Text excerpt:
## Start

Re: Python + Hive + Load Data

Suhail Doshi Wed, 15 Apr 2009 00:41:23 -0700

Little bit of digging into problem #1, if you don't specify the partitions
it won't work.


Digging into question #1, seems you can't get past this but the work around
is by using partitions and just insert overwrite into an partition that is
dynamically created based on a timestamp to append data to the table.

Question #2, probably impossible atm :-(.

Suhail

On Tue, Apr 14, 2009 at 1:08 PM, Suhail Doshi <[email protected]>wrote:

> Just a few issues:
>
> Problem #1:
> Ended Job = job_200904142000_0003
> Loading data to table page_views_prod
> 10688 Rows loaded to page_views_prod
> OK
> Time taken: 8.736 seconds
> hive> select * from page_views_prod;
> OK
> Time taken: 0.126 seconds
>
> Seems a bit odd that there are no rows even though it said 10k were loaded.

## End

Recorded information:

## Start

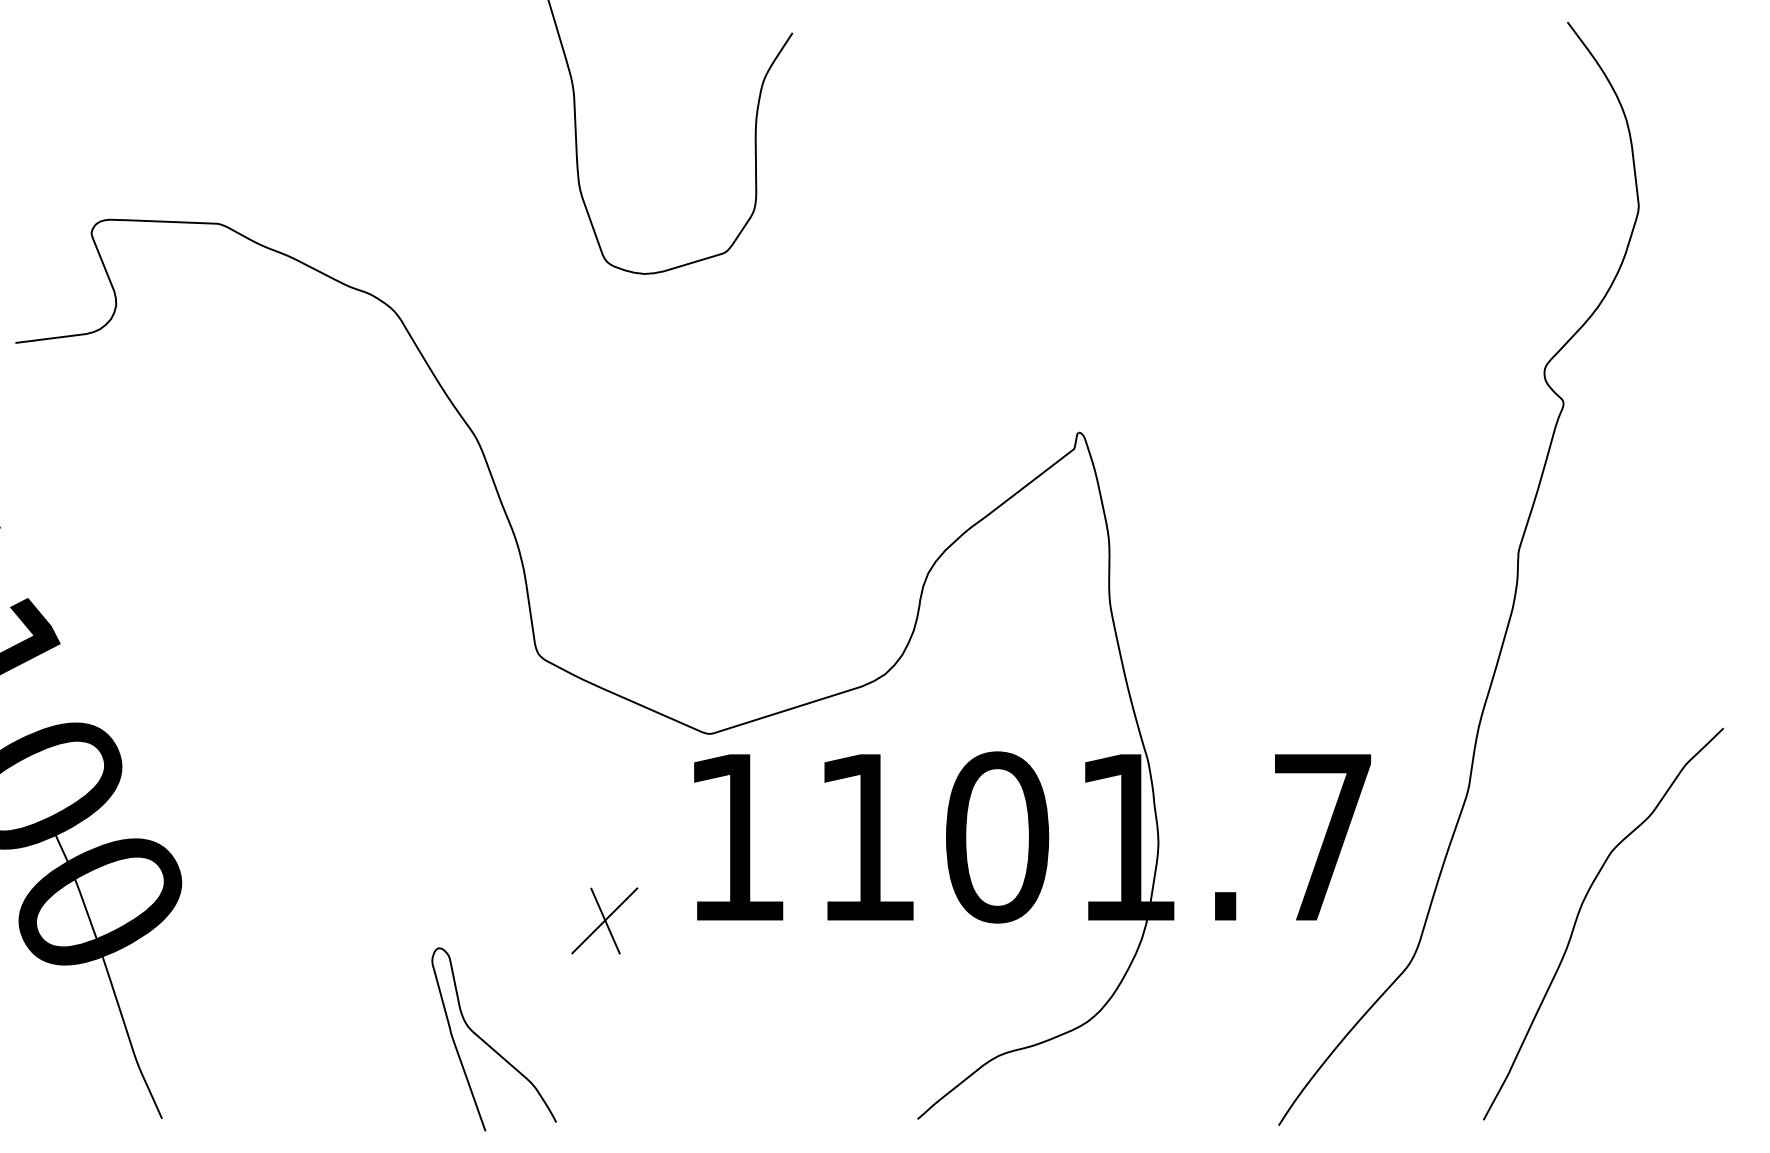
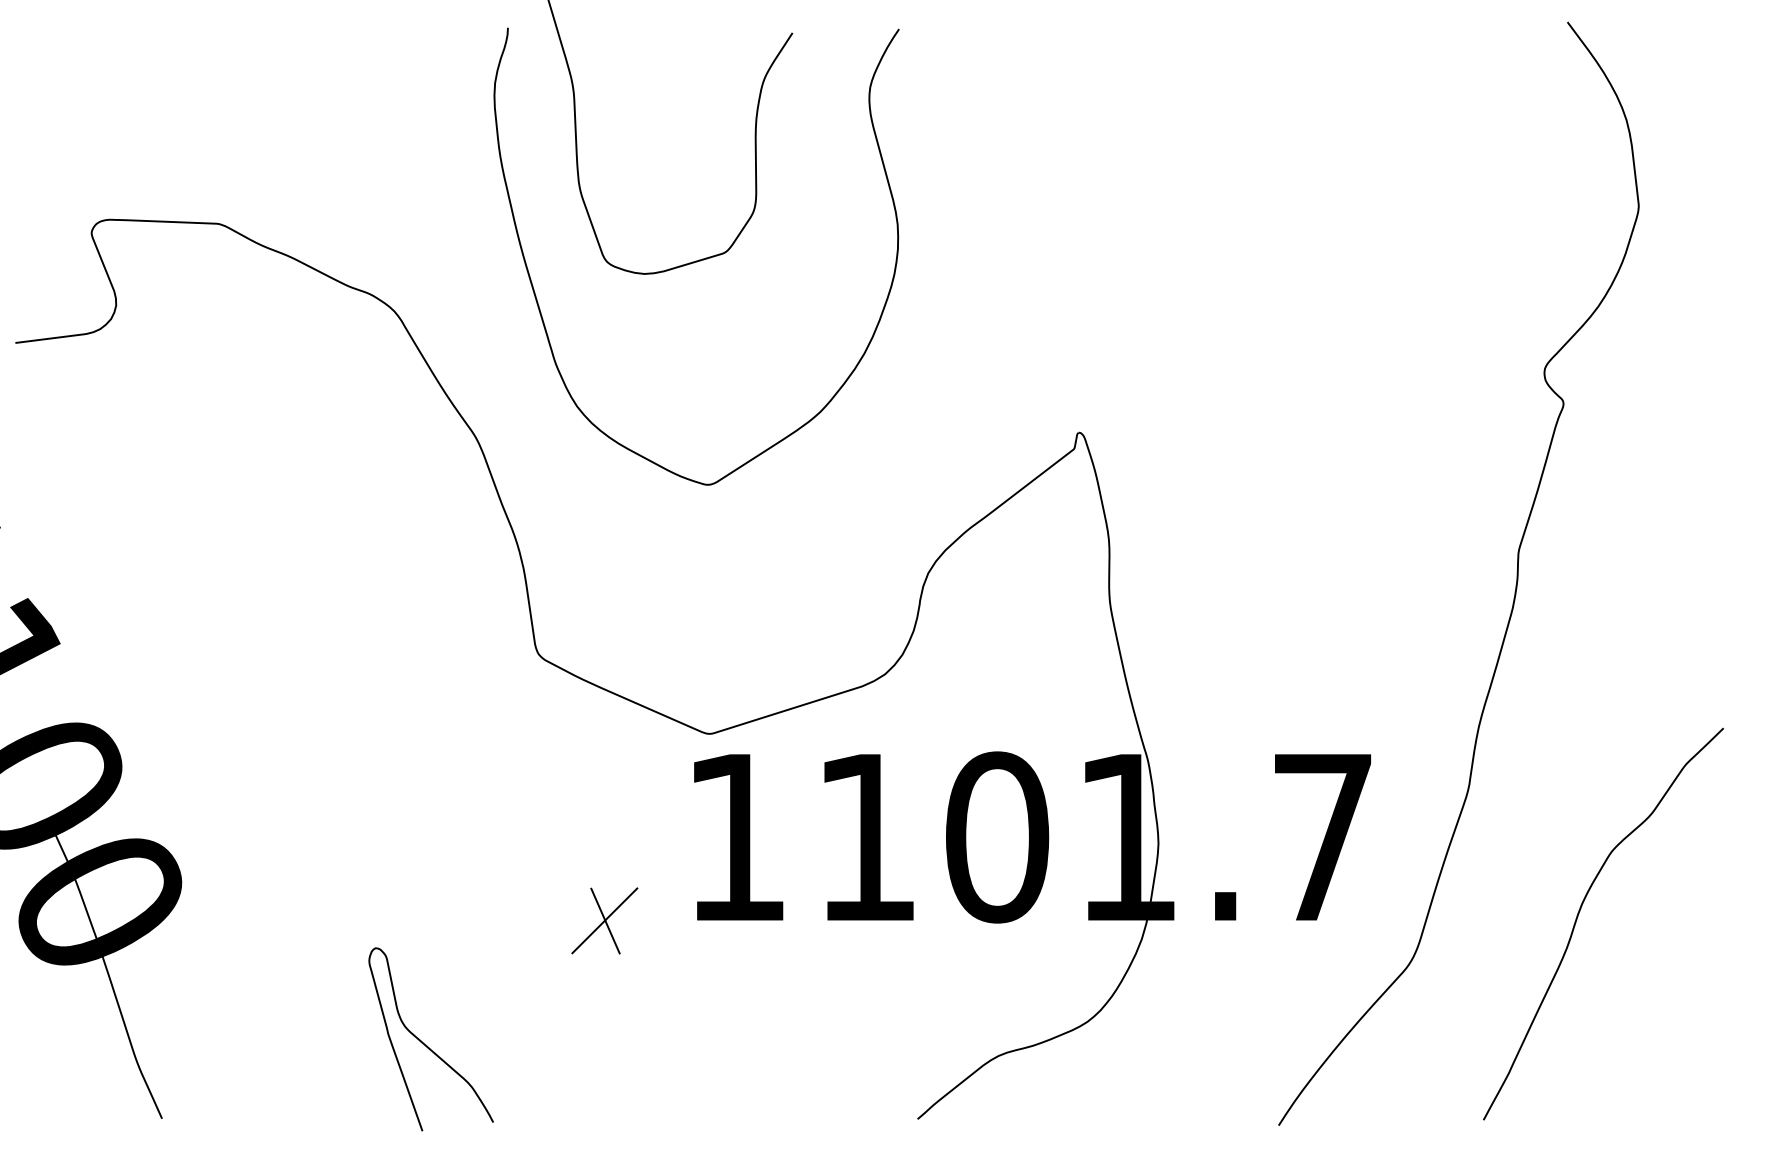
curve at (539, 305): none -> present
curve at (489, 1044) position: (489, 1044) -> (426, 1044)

## End

Exercise:
Reproduce the entire Hive mailing-list reply verbatim, quoted portion included.

Exercise output:
Re: Python + Hive + Load Data

Suhail Doshi Wed, 15 Apr 2009 00:41:23 -0700

Little bit of digging into problem #1, if you don't specify the partitions
it won't work.


Digging into question #1, seems you can't get past this but the work around
is by using partitions and just insert overwrite into an partition that is
dynamically created based on a timestamp to append data to the table.

Question #2, probably impossible atm :-(.

Suhail

On Tue, Apr 14, 2009 at 1:08 PM, Suhail Doshi <[email protected]>wrote:

> Just a few issues:
>
> Problem #1:
> Ended Job = job_200904142000_0003
> Loading data to table page_views_prod
> 10688 Rows loaded to page_views_prod
> OK
> Time taken: 8.736 seconds
> hive> select * from page_views_prod;
> OK
> Time taken: 0.126 seconds
>
> Seems a bit odd that there are no rows even though it said 10k were loaded.